Axing a spark object. — axe-spark • butcher

spark objects are created from the sparklyr package, a R interface for Apache Spark. The axe methods available for spark objects are designed such that interoperability is maintained. In other words, for a multilingual machine learning team, butchered spark objects instantiated from sparklyr can still be serialized to disk, work in Python, be deployed on Scala, etc. It is also worth noting here that spark objects created from sparklyr have a lot of metadata attached to it, including but not limited to the formula, dataset, model, index labels, etc. The axe functions provided are for parsing down the model object both prior saving to disk, or loading from disk.
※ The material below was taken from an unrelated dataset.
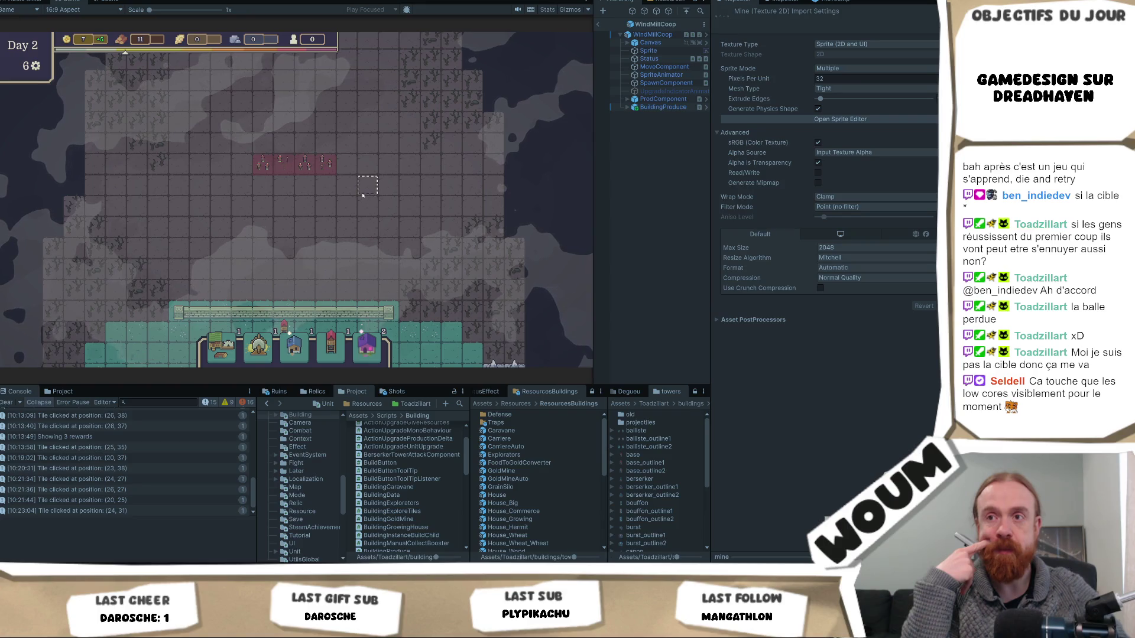
scroll(362, 195, "down", 1)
Traditional R save functions are not available for these objects, so functionality is provided in sparklyr::ml_save. This function gives the user the option to keep either the pipeline_model or the pipeline, so both of these objects are retained from butchering, yet removal of one or the other might be conducive to freeing up memory on disk.

Usage

# S3 method for class 'ml_model'
axe_call(x, verbose = FALSE, ...)

# S3 method for class 'ml_model'
axe_ctrl(x, verbose = FALSE, ...)

# S3 method for class 'ml_model'
axe_data(x, verbose = FALSE, ...)

# S3 method for class 'ml_model'
axe_fitted(x, verbose = FALSE, ...)

Arguments

x: A model object.
verbose: Print information each time an axe method is executed. Notes how much memory is released and what functions are disabled. Default is FALSE.
...: Any additional arguments related to axing.

Value

Axed spark object.

Examples

if (FALSE) {
library(sparklyr)

sc <- spark_connect(master = "local")

iris_tbls <- sdf_copy_to(sc, iris, overwrite = TRUE) %>%
  sdf_random_split(train = 2/3, validation = 2/3, seed = 2018)

train <- iris_tbls$train
spark_fit <- ml_logistic_regression(train, Species ~ .)

out <- butcher(spark_fit, verbose = TRUE)

spark_disconnect(sc)
}